-- Opening Marker --

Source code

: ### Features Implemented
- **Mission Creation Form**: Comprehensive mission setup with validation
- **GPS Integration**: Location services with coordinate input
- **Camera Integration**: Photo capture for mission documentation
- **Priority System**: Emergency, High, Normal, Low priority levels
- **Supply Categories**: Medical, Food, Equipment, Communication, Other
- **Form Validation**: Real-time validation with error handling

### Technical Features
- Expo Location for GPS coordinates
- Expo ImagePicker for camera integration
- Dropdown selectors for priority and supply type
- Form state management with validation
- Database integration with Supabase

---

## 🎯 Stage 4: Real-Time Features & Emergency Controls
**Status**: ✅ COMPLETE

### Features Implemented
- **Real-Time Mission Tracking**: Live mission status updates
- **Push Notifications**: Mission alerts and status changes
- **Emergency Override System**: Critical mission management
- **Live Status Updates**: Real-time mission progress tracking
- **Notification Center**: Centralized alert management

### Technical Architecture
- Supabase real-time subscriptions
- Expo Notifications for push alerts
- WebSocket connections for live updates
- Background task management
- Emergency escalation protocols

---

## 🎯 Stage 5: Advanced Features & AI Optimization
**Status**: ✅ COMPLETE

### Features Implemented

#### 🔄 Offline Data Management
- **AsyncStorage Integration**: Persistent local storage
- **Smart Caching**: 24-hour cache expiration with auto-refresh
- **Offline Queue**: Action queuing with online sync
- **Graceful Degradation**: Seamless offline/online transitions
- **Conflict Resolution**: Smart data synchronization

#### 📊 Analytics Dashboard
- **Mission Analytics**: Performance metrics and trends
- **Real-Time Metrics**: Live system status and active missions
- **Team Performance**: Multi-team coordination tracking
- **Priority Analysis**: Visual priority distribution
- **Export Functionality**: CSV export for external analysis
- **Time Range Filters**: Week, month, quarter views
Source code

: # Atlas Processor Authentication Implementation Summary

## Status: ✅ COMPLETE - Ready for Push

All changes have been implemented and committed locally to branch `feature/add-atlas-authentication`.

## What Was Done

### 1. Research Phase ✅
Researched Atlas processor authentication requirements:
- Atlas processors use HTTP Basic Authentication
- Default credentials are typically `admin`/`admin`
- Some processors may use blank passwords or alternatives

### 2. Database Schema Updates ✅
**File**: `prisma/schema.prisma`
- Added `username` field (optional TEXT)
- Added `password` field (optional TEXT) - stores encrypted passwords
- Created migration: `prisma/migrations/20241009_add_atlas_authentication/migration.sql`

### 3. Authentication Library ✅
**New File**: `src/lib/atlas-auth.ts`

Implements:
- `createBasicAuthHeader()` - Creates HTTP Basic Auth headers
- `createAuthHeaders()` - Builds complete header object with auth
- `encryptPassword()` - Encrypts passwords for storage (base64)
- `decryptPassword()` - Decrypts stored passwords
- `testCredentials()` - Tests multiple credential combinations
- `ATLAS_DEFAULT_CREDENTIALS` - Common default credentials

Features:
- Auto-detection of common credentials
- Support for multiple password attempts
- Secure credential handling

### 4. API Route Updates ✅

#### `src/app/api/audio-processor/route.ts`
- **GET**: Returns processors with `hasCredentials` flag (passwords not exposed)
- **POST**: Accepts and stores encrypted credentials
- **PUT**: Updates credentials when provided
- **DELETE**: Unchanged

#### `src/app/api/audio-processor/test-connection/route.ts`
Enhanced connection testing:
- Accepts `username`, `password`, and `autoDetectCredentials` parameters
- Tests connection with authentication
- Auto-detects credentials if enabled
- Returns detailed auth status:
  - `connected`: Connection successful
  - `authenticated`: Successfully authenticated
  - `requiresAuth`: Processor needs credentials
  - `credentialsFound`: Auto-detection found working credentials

-- Closing Marker --

Would you return exactly, and only, the lines beginning at the one with "- **Time Range" and ending at the last line of the listing?

- [SOLUTION FOR THIS TASK]
- **Time Range Filters**: Week, month, quarter views
Source code

: # Atlas Processor Authentication Implementation Summary

## Status: ✅ COMPLETE - Ready for Push

All changes have been implemented and committed locally to branch `feature/add-atlas-authentication`.

## What Was Done

### 1. Research Phase ✅
Researched Atlas processor authentication requirements:
- Atlas processors use HTTP Basic Authentication
- Default credentials are typically `admin`/`admin`
- Some processors may use blank passwords or alternatives

### 2. Database Schema Updates ✅
**File**: `prisma/schema.prisma`
- Added `username` field (optional TEXT)
- Added `password` field (optional TEXT) - stores encrypted passwords
- Created migration: `prisma/migrations/20241009_add_atlas_authentication/migration.sql`

### 3. Authentication Library ✅
**New File**: `src/lib/atlas-auth.ts`

Implements:
- `createBasicAuthHeader()` - Creates HTTP Basic Auth headers
- `createAuthHeaders()` - Builds complete header object with auth
- `encryptPassword()` - Encrypts passwords for storage (base64)
- `decryptPassword()` - Decrypts stored passwords
- `testCredentials()` - Tests multiple credential combinations
- `ATLAS_DEFAULT_CREDENTIALS` - Common default credentials

Features:
- Auto-detection of common credentials
- Support for multiple password attempts
- Secure credential handling

### 4. API Route Updates ✅

#### `src/app/api/audio-processor/route.ts`
- **GET**: Returns processors with `hasCredentials` flag (passwords not exposed)
- **POST**: Accepts and stores encrypted credentials
- **PUT**: Updates credentials when provided
- **DELETE**: Unchanged

#### `src/app/api/audio-processor/test-connection/route.ts`
Enhanced connection testing:
- Accepts `username`, `password`, and `autoDetectCredentials` parameters
- Tests connection with authentication
- Auto-detects credentials if enabled
- Returns detailed auth status:
  - `connected`: Connection successful
  - `authenticated`: Successfully authenticated
  - `requiresAuth`: Processor needs credentials
  - `credentialsFound`: Auto-detection found working credentials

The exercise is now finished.